If not Jalen Duren, Cade Cunningham, Jaden Ivey or Ausar Thompson, the Bulls could target young players like Isaiah Stewart, Killian Hayes, James Wiseman and Marcus Sasser as potential additions.

Ultimately, these kinds of reports generally indicate an initial asking price. The Bulls clearly want to maximize return on LaVine and the Pistons would want to get him dirt cheap considering the amount of money left on his contract ($138 million over three years after this season).

Bogdanovic, Burks, and let’s say Hayes, plus a 2024 2nd this season (via Memphis or Washington) and a protected pick in 2029 or 2030, seems like it would accomplish the Bulls goals of adding win-now talent, a young piece and a future pick.

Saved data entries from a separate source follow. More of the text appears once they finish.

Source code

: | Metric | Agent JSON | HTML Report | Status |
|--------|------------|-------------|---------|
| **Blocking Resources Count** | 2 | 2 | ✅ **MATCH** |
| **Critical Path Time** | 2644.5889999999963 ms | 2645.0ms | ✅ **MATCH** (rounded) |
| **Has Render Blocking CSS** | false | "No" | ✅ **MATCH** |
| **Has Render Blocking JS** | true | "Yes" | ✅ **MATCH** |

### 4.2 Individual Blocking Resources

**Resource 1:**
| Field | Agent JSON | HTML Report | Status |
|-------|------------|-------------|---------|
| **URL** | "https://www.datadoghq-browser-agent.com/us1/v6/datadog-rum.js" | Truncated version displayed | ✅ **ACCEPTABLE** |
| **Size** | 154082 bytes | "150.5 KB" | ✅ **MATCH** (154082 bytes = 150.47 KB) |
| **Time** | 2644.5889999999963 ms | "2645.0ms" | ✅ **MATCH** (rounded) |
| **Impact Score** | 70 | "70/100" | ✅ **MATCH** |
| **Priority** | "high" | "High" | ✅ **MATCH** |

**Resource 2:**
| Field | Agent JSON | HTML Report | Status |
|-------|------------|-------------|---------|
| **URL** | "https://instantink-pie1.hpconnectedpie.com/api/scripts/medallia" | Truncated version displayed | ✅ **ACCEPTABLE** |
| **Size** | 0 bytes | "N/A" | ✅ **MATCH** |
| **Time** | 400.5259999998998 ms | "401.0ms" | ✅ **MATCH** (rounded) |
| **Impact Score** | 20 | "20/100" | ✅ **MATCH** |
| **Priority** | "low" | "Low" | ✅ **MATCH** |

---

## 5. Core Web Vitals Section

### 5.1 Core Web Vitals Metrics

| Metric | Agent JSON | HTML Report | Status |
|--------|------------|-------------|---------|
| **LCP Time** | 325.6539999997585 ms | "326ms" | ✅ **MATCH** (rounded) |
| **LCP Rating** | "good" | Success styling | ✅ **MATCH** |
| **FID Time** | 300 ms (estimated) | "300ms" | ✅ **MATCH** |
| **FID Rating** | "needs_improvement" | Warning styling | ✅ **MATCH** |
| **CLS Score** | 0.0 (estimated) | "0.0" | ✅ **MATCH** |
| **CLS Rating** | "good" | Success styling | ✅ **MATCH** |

The Bulls could potentially get off guaranteed money to Jevon Carter, pick up a top-35 pick in this draft and some future assets. I think that might be a best case scenario when it comes to realistic options.

The Bulls could look to flip Burks and/or Bogdanovic to another team for additional assets.

But what if it’s Joe Harris instead of Bogdanovic, and Monte Morris or James Wiseman instead of Burks? Though the deal still gets the Bulls out of a lot of money after this season, there’s less help coming back now and still no premium prospects.

Maybe it’s some mix and match of these players, but this framework, while not the sexiest, does answer a lot of questions for the Bulls.

Ultimately, the Bulls will have to decide how much they value resolving the LaVine situation and cap relief compared to future and current production.

Trade LaVine now and you may be able to save money but not get anything of real value in return.

Wait until the summer or next deadline and you may be able to move LaVine for more. But you also run the risk of needing to attach a pick to dump him by then.

The LaVine market is clearly not going to produce overwhelming value, but if the Bulls are content to move him for the best offer available, the Pistons could be an ideal trade partner, even without one of their blue chip prospects being included.

We’ll see how these conversations inevitably change in the next 14 days as teams become increasingly pressured to make moves ahead of the deadline.